Integer to Binary in C

I am new to C programming and unsure what is wrong with my program. I am writing a program which takes an integer as an input and returns it in binary form.

An input of 43 would output 101011, but the output is 1.

Please advise.

#include <stdio.h>
#include <string.h>

void printBinaryForm( int X )
//Purpose: Print parameter X in binary form
//Output: Binary representation of X directly printed
//Assumption: X is non-negative (i.e. >= 0)
{

    //[TODO] CHANGE this to your solution.
    
    int input = X;
    char output[] = "";
    char binary1 = '1';
    char binary2 = '0';
    
    while(input != 0){
        if(input%2 != 0){
            input = input - 1;
            strncat(output, &binary1, 1);
        }
        else{
            input /= 2;
            strncat(output, &binary2, 1);
        }
    }
       
    printf("%s",output);

}

int main(void)
{
    int X;  

    printf("Enter X: ");
    scanf("%d",&X);

    //print X in binary form
    printBinaryForm( X );

    return 0;
}

Upvotes: 1

Views: 485

Answers (1)

David C. Rankin
David C. Rankin

Reputation: 84561

With integer values a Right-Shift is equivalent to dividing by two.

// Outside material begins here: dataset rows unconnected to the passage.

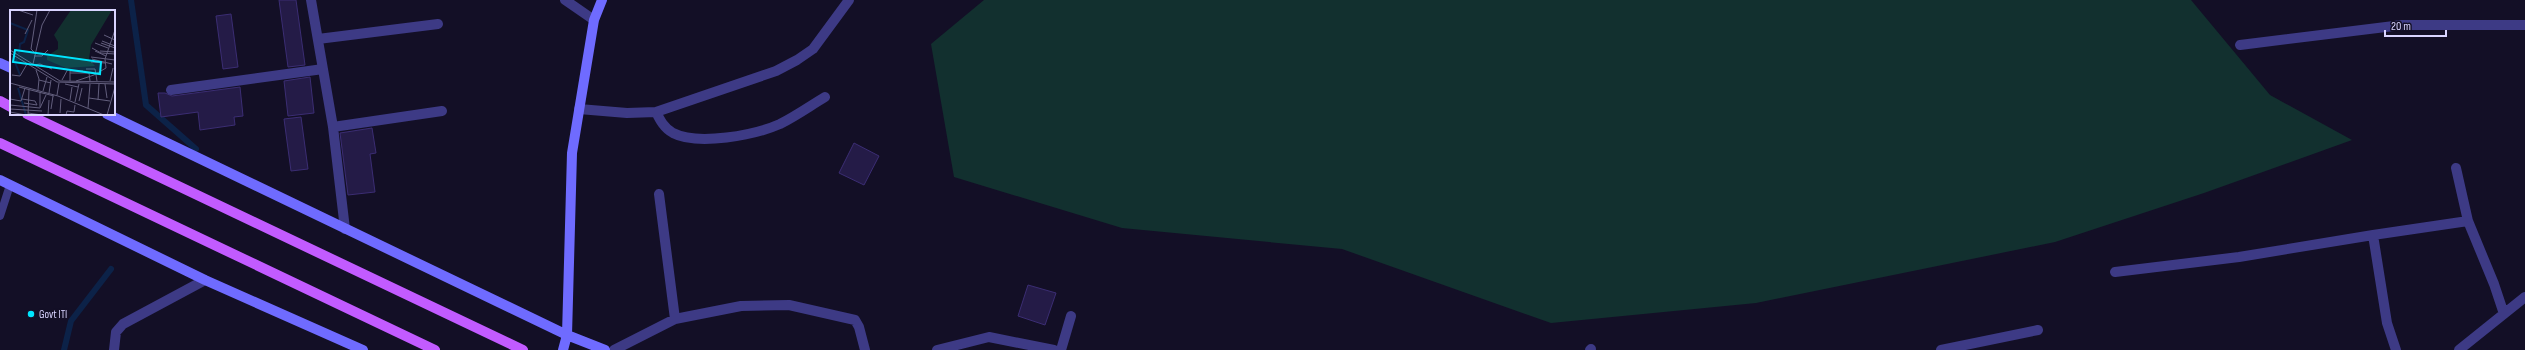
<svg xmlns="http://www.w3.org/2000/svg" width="2525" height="350" font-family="'Sofia Sans Condensed',sans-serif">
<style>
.green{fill:#12302f}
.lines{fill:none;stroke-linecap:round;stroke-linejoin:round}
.stream{stroke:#0c2248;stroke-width:6}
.building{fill:#241b47;stroke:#3b2d73}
.lane{stroke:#3d3a85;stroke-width:8}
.street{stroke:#3d3a85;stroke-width:10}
.secondary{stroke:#6f6bff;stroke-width:10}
.primary{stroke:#c25bff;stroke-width:10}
.poi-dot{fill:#00e5ff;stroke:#130f26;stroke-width:1.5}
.labels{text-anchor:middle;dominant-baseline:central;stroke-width:4;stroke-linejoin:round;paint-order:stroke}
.poi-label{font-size:11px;fill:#d9d4ff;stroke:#130f26;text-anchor:start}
.inset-river{fill:none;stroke:#0c2248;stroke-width:2}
.inset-road{fill:none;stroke:#625e7d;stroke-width:1}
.view{fill:#00e5ff;fill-opacity:0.15;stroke:#00e5ff;stroke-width:2}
.inset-edge{fill:none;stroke:#d9d4ff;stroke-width:2}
</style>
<rect width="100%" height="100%" fill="#130f26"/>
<path class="green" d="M984,0H2191L2270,95L2352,140L2204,193L2055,242L1756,303L1551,323L1342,249L1122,228L954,177L931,44Z"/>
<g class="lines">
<path class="stream" d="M131,0L146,105L196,149
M64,350L71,321L111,269"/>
</g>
<path class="building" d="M279,0H296L305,65L288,67Z
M231,14L238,67L223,69L216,16Z
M310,77L314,113L288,116L284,81Z
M240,87L243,116L234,117L235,125L200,130L198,112L161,117L158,93H165L172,96Z
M301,117L308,169L291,171L284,119Z
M372,128L376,153L370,154L375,192L348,195L340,133Z
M854,143L879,156L864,185L839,173Z
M1028,285L1056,293L1045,325L1018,316Z"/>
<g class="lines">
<path class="lane" d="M0,216L10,185"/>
<path class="street" d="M311,0L333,127L345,229
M565,0L594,20
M318,39L438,24
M2240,45L2402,25H2525
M171,90L323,69
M579,109L627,113L656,112L776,71L797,60L813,49L849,0
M656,112C660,120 664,128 673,133C698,146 755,135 780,124C796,116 810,106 825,97
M333,127L442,111
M2456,168L2468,221L2494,284L2504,314
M659,194L675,319
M2373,235L2468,221
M2115,272L2239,257L2373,235L2387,323L2396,350
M114,350L116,332L123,324L205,280
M614,350L675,319L741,306L789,305L855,320L859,327L865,350
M937,350L989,337L1054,350
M1061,350L1071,316
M1590,350L1591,349
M1941,350L2038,330
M2459,350L2525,297"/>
<path class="secondary" d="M0,63L11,68
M107,114L567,335L605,350
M0,180L205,280L363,350
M563,350L567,335L572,153L594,20L602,0"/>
<path class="primary" d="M0,101L11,107
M27,114L523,350
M0,143L435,350"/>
</g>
<circle class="poi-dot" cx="31" cy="314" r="4"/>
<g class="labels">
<g class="poi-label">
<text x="39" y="314">Govt ITI</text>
</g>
</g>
<g transform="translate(10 10)">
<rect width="105" height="105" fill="#130f26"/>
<path d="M61,0H102L81,35L79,49L85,56L56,58L37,50V46L48,39V32L44,25Z" fill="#12302f"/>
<path class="inset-river" d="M0,13L18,20L14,32L10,34L9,44M7,49L5,52L10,65M8,78L16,105"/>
<path class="inset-road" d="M8,0L23,5M15,24L22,10M94,25L105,30M92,31L105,36M85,33L98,38M91,33L105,38M82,38L91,43L105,44M0,40L50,71L105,72M85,41L96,46M90,41L105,42M0,43L47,72L105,74M25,43L21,39L27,0M24,46H32L38,40M81,47L105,50M82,49L102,54M81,52L95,53M23,54L32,15L40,0M24,55L30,54L42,59M76,59H85L87,71M26,60L29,69L28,80M60,63H79L80,71M2,65L10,66L17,54M29,70L41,73M52,70L58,59M60,71V61H73M66,71L84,65L96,58L95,49L105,20M100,71L103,58M0,73L48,86L94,105M55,74L68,77M95,74L97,88M9,77L44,86M33,81L37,67M30,82V97M39,83L41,70M47,85L49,73M79,88L100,91M0,89L11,91L15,78M12,89L25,91L27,95M60,90L62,77M88,90L89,74M69,91L72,78M65,92L69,74M14,93L27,95M0,95L30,98L36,85M78,98L80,74M0,99L32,101M41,99L43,86M0,102L16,105M18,103L32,105M50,103L51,89M18,105L19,80M38,105L39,90M56,105L57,101L64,102L65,95M97,105L105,77"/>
<path class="view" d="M5,40L91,52L90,64L3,52Z"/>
<rect width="105" height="105" class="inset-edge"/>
</g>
<path d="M2385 30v6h61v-6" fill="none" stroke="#d9d4ff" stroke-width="2"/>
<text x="2391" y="30" font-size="12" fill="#d9d4ff" stroke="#130f26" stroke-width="3" paint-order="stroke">20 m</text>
</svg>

So you can create your binary representation simply by shifting right and evaluating whether the resulting bit in memory is 1 or 0 and outputting the appropriate character, either '1' or '0'. A simple function for that would be:

/** unpadded binary representation of 'v'. */
void binprn (const unsigned long v)
{
    if (!v) {
        putchar ('0');
        return;
    };

    size_t sz = sizeof v * CHAR_BIT;            /* get total bits in type */
    unsigned long rem = 0;

    while (sz--)                                /* loop sz number of times */
        if ((rem = v >> sz))                    /* while digits remain */
            putchar ((rem & 1) ? '1' : '0');    /* output '1' or '0' */
    
    /* note: the caller is responsible for adding the '\n' */
}

Then combining with your main() and adding validation of the input, you could do:

#include <stdio.h>
#include <limits.h>

/** unpadded binary representation of 'v'. */
void binprn (const unsigned long v)
{
    if (!v) {
        putchar ('0');
        return;
    };

    size_t sz = sizeof v * CHAR_BIT;            /* get total bits in type */
    unsigned long rem = 0;

    while (sz--)                                /* loop sz number of times */
        if ((rem = v >> sz))                    /* while digits remain */
            putchar ((rem & 1) ? '1' : '0');    /* output '1' or '0' */
    
    /* note: the caller is responsible for adding the '\n' */
}

int main (void) {
    
    int x;
    
    fputs ("enter x: ", stdout);                /* prompt for integer */
    if (scanf ("%d", &x) != 1) {                /* read/validate user-input */
        fputs ("error: invalid integer.\n", stderr);
        return 1;
    }
    
    binprn (x);             /* output binary represntation of x */
    putchar ('\n');         /* tidy up with newline */
}

(note: the caller is responsible for newline control. There may be cases where you want to output several binary representations of numbers together before outputting the '\n' so that task is left for the calling function to carry out)

Example Use/Output

$ ./bin/binprn
enter x: 255
11111111

or

$ ./bin/binprn
enter x: 127
1111111

or

$ ./bin/binprn
enter x: 43690
1010101010101010

You can also adjust the logic to output a padded representation to X number of bits (4, 8, 16, 32, 64, etc...)

Look things over and let me know if you have further questions.